Like other authors who I’ve enjoyed, there are vignettes in this book and one sounds just like my ex-wife. This character, Shelley, throws tantrums, threatens to leave, and has online affairs. The latter weren’t affairs, but rather being glued to her phone all the time and joining and leaving support groups or being consumed by fighting with colleagues and chained to her emails. Shelley threatens to leave all the time and doesn’t finally leave until she’s “met someone else” and leaves the marriage (Heller & Levine, 2010). Nathan can’t understand why he put up with this treatment for so long, but the authors offer explanation:

“Secure people are likely to offer relatively benign explanations of their partners’ hurtful actions and be inclined to forgive their partner”
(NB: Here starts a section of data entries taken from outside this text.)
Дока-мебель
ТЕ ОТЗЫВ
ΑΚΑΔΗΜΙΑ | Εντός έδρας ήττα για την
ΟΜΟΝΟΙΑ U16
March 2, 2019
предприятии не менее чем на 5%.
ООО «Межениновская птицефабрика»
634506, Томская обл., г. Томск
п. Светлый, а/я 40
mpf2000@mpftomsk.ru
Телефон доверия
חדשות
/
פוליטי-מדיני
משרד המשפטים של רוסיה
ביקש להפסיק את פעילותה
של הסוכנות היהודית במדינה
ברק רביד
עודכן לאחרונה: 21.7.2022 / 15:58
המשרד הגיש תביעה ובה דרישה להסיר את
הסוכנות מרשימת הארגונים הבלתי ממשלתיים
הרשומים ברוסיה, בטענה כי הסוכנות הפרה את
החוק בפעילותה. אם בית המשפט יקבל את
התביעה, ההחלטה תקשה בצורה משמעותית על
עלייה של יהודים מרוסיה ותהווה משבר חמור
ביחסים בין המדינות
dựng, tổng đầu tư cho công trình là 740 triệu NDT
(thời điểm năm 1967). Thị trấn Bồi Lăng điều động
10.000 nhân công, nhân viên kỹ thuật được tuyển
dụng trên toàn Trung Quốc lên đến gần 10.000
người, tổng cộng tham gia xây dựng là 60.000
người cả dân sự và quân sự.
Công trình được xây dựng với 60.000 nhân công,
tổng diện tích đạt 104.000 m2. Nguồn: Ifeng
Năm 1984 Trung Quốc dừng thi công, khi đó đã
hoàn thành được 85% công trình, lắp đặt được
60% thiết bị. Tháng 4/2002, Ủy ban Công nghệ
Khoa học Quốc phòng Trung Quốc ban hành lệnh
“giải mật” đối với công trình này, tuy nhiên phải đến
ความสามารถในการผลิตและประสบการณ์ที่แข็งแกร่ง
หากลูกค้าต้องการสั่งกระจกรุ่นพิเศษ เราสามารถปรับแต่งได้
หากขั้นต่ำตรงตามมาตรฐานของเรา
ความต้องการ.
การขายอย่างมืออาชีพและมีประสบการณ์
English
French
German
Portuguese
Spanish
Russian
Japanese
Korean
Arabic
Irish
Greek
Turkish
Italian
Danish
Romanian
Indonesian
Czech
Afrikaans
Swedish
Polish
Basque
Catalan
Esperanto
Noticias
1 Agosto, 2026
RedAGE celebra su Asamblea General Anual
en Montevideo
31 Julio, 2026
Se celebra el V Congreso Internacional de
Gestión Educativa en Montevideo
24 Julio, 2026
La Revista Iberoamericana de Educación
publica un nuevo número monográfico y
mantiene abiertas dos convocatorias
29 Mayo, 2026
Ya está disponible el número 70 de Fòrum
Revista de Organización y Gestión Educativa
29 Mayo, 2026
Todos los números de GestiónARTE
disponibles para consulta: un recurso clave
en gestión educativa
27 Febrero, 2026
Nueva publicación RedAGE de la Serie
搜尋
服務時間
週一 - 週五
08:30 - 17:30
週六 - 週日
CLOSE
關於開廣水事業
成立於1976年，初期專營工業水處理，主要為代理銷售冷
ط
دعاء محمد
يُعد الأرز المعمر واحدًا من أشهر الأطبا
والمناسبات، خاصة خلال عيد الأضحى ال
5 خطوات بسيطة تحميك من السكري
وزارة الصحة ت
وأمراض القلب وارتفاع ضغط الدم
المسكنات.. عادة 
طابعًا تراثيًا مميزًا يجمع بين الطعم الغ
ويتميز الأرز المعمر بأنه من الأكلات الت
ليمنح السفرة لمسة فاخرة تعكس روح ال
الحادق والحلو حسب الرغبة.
from Mikulincer and Shaver via Heller & Levine, 2010, p. 147

That’s what I did when she would be volatile. She’d move in with her sister. She’d look at apartments. She’d live with her Mom for a couple months. Finally, she bought a condo and showered there and spent increasing hours there; sleeping at our house a couple nights a week until she got a tenant. After she got a tenant, she was here, but not really here. She’d space out when I talked for more than one sentence and then snap back and say, “Sorry, what were you saying?”

I simply don’t look back now. I’m so glad that she’s gone and in two short months, I’ve not seen or spoken to her for a year. My attachment work is making sure that I am still a consistent base for my partners and also liaisons, and that I don’t continue a date or be in a partnership in which I can’t express myself honestly.